52. SGIP subsidies should be included in the non-participant test.
53. Tax incentives should be included as a benefit in the participant test.
54. Attachment A, which summarizes costs and benefits for each of the three adopted cost-benefit models, should be adopted to guide cost-benefit calculations for DG facilities, subject to modification in R.04-04-025 and as the Commission determines.
55. The Commission should direct SDG&E/SCG, SCE, and PG&E to apply the cost-benefit models we adopt herein to establish which proposed DG facilities on their waiting lists should receive scarce SGIP funding.
56. Attachment A should be included as part of the program guidelines for SGIP and should be immediately implemented to guide the selection of DG facilities that qualify for SGIP funding.
57. The Commission should develop the record in this proceeding to determine exactly how to use the adopted cost-benefit models in DG programs.
58. The utilities should be ordered to withhold funding for proposed DG projects that are determined to be cost-effective for the DG customer using the participant test adopted herein.
59. SCE, PG&E, and SDG&E/SCG should be ordered to reassess the state's SGIP program using the models, specifications, variables and data adopted herein. The utilities should file the results of the analysis in this proceeding within 45 days.
IT IS ORDERED that:
60. The cost-benefit models and model specifications described in Attachment A and discussed herein are adopted for the purpose of assessing distributed generation (DG) facilities in California that qualify for subsidies, incentives, and rate exemptions supported by jurisdictional utility ratepayers.
61. Beginning on the effective date of this order, Pacific Gas and Electric Company (PG&E), Southern California Edison Company (SCE), San Diego Gas & Electric Company/Southern California Gas Company (SDG&E/SCG) shall use the models and specifications summarized in Attachment A to determine which projects qualify for Self-Generation Incentive Program (SGIP) funding. Those projects on the waiting lists that are the most cost-effective investments for ratepayers and society should receive first priority for SGIP funding.
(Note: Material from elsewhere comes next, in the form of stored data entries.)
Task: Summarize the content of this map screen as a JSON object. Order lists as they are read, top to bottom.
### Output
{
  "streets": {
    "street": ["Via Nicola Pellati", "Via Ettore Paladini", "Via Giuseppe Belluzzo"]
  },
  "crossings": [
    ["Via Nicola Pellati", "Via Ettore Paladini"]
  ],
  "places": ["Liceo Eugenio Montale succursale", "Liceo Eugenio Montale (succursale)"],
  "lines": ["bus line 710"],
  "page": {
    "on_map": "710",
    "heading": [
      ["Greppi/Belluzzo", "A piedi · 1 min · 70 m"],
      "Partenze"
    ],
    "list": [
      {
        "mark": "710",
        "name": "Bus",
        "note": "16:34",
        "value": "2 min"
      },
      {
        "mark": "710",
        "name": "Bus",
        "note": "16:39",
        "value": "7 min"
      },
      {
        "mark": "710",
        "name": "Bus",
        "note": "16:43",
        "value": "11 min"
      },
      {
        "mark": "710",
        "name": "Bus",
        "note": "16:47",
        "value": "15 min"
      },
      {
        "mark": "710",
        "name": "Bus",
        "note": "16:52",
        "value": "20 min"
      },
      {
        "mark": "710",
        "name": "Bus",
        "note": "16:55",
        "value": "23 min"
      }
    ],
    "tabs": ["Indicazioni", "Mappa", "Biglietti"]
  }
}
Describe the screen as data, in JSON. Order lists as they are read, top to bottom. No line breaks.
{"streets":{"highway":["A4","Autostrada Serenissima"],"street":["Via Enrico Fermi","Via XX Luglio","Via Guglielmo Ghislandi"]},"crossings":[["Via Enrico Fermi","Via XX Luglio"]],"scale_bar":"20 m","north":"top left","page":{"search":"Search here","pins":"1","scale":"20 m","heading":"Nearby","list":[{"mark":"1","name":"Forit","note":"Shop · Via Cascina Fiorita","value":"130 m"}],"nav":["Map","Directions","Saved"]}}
Projects that do not require funding in order to be cost-effective for DG customers whose projects are analyzed using the participant test adopted herein shall not receive SGIP funding.
62. PG&E, SCE, and SDG&E/SCG shall collaboratively reassess the state's SGIP program using the models, specifications, and data adopted herein and summarized in Attachment A. The utilities shall file the results of the analysis in this proceeding within 45 days of the effective date of this order.
63. In order to effectuate the Legislature's intent as set forth in Public Utilities Code Section 353.9, this order is effective today.
Dated , at San Francisco, California.